Five insights into anti-corruption compliance programs
Revisiting the FCPA.
Corporate compliance teams can benefit from remaining highly vigilant and considering the following insights as they review and refresh their anti-corruption compliance programs. In this article, Deloitte outlines the ways companies should take a fresh look at their anti-corruption compliance programs in light of ongoing enforcement of the Foreign Corrupt Practices Act (FCPA).
It’s not business as usual for the FCPA
The government’s current strategy is to secure private-sector cooperation. As part of this effort, in late 2012 the Justice Department and SEC published a guide to what a comprehensive, effective anti-corruption compliance program looks like. With such a program in place, a company might receive reduced sanctions or penalties should it find itself the target of regulatory investigation.
Underscoring this commitment, in 2015 the Justice Department appointed counsel to help prosecutors evaluate the compliance programs of companies that fall under scrutiny.1 Soon after, the Justice Department launched a program of its own to boost deterrence and accountability.2 How? By encouraging companies to voluntarily disclose any issues, cooperate with investigators, and improve FCPA related controls and compliance.
Authorities are trying to do their part by taking a non-arbitrary approach to assessing compliance. If companies know they’ll be treated fairly, goes the reasoning, they may be more inclined to tackle corruption head-on and work with investigators should a problem occur. As such, regulators have outlined 10 hallmarks of a compliance program.

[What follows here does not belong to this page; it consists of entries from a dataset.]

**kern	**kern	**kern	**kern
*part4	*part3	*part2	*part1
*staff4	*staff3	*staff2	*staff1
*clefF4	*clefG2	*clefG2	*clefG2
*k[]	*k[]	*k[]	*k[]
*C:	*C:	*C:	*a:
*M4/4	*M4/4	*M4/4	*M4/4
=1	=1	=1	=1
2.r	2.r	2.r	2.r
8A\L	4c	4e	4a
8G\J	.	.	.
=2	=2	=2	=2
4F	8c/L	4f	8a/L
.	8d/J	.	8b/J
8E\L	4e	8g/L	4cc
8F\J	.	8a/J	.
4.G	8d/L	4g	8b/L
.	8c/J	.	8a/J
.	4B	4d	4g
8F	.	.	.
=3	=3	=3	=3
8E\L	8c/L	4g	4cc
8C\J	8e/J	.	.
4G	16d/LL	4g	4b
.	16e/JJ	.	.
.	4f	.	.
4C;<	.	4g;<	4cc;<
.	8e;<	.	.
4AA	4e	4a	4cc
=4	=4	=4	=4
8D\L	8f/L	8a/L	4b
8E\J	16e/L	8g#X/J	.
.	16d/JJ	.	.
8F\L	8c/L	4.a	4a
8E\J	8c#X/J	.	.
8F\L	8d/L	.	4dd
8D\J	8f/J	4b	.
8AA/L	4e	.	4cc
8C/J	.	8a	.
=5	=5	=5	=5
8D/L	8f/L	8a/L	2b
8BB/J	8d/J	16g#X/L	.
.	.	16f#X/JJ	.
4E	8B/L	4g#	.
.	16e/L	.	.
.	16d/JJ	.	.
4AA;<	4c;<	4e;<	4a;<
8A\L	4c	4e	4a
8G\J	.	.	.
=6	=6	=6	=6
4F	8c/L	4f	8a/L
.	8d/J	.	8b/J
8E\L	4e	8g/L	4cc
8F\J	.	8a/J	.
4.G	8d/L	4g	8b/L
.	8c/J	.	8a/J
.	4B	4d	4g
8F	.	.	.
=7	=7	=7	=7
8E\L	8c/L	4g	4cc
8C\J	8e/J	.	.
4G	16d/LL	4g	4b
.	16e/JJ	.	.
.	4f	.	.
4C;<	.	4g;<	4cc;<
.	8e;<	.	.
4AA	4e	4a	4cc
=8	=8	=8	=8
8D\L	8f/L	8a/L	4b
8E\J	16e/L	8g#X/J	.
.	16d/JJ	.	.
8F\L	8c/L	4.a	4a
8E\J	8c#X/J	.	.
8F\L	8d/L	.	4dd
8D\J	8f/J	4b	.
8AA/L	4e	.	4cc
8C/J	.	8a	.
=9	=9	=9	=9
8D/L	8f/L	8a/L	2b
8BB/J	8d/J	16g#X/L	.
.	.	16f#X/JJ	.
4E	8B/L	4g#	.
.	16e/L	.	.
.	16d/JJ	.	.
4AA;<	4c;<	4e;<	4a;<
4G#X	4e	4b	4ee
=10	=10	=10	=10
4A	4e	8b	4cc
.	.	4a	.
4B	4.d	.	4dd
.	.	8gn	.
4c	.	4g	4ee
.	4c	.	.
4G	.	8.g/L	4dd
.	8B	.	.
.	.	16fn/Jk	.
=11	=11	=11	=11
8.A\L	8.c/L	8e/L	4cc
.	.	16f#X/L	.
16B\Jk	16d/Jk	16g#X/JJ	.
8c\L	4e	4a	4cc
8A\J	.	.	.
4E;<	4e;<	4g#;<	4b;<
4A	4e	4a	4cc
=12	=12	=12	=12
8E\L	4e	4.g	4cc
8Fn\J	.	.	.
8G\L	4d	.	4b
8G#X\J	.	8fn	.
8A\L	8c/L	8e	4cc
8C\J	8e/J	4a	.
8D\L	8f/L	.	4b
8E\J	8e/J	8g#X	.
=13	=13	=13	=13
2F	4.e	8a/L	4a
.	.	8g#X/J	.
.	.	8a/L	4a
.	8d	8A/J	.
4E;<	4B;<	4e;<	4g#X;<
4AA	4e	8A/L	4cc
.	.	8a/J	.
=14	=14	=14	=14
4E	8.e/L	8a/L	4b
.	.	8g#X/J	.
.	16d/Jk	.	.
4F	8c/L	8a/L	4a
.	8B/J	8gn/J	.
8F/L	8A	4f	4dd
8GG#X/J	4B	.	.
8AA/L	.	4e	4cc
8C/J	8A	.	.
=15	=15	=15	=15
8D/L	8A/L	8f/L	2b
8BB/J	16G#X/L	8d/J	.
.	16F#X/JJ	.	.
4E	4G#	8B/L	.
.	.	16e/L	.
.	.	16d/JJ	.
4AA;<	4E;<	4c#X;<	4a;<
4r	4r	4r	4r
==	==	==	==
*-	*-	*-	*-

First and foremost is a clearly articulated policy against corruption, backed up by senior management. Next is a code of conduct with appropriate policies and procedures. To ferret out corruption, companies also must provide adequate oversight, autonomy, and resources.

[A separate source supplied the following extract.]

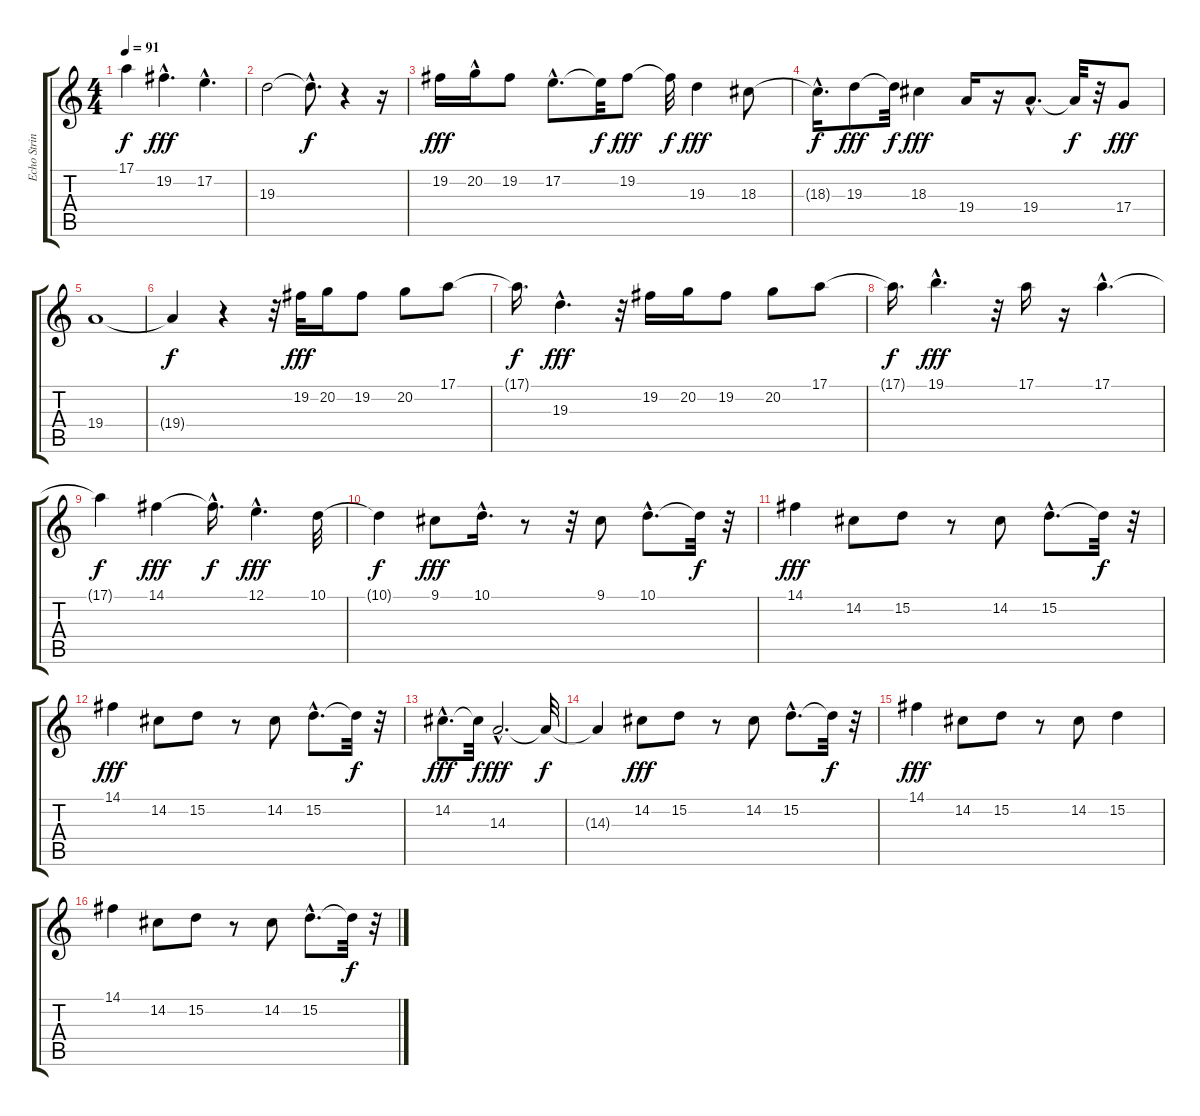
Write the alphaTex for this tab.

Then there are the basics of ongoing program management. These include training, risk assessments, and incentives and disciplinary measures. There’s also a provision for confidential reporting and internal investigation. Periodic testing and review needs to happen for continuous improvement. Companies must show due diligence for business combinations and other changes of ownership.
Last is the role of third parties. Although often necessary to doing business in high-risk countries, outside resources are frequently the source of most of the FCPA cases in a given year. As a result, third-party due diligence, payment monitoring, and auditing are essential to a robust compliance program.
For companies, compliance requires enormous judgment
Basic compliance is just part of the solution. A company can recognize the risk of a third party paying bribes on its behalf, take sufficient measures against it, and have it happen anyway. So at some point, companies need to determine how much compliance is enough, then turn their attention to understanding corruption and fraud risk in a documentable way.
Suppose, for instance, a multinational company is caught up in bribery charges in one particular country. The government investigators might wonder: Does this mean bribery is taking place in neighboring countries as well? What’s the full extent of the conduct?
Companies might have information on hand to satisfy regulators that no broader examination is necessary. But tracking this information requires decisions about what type of information to collect and how to collect it. The former could include length of management tenure, the nature of each third-party relationship, timing of an internal audit, and more. The latter could address documentation, frequency, background investigations, and so forth.
There’s no uniform prescription for compliance at this level of sophistication. It all comes down to judgment, based on experience and the particular circumstances of the business.
Compliance programs should be dynamic
Businesses expand into new countries. Management teams turn over. Supplier relationships change. Whatever the trigger, a company’s risk profile changes over time. The compliance program must change with it.
What does a dynamic compliance program look like? It should assess risk against the current state of the business via a strategic division of machine and human labor. Modern technology can scan the entire population of company transactions—avoiding the limitations of sampling—and applies built-in analytical models to identify behavioral anomalies. People, meanwhile, can evaluate whether those anomalies represent fraudulent activity. They can also conduct on-the-ground investigations as well as periodic reviews for potential deficiencies requiring remediation.
A program like this constantly monitors its own effectiveness even as it monitors compliance across the enterprise. A change in circumstances can lead to more or less monitoring, auditing, or due diligence. The idea is to direct compliance efforts where they can be most effective, both in heading off problems and in satisfying watchful regulators.
Our take: Today’s environment calls for a sophisticated, hard-hitting program to address fraud and corruption
The next few years are likely to see ongoing enforcement of FCPA and similar statutes around the world. For businesses expanding into new markets, this potentially creates exposure to unfamiliar customs where common practices become subject to anti-corruption rules. Smart leaders won’t rely on governments for clarity. Instead, they’ll respond with a compliance program that’s comprehensive, tailored, and defensible to US and global regulators. That involves a new way of thinking about compliance—one that includes regularly revisiting the program to assess risk, upgrade technology, and incorporate best practices as they become available.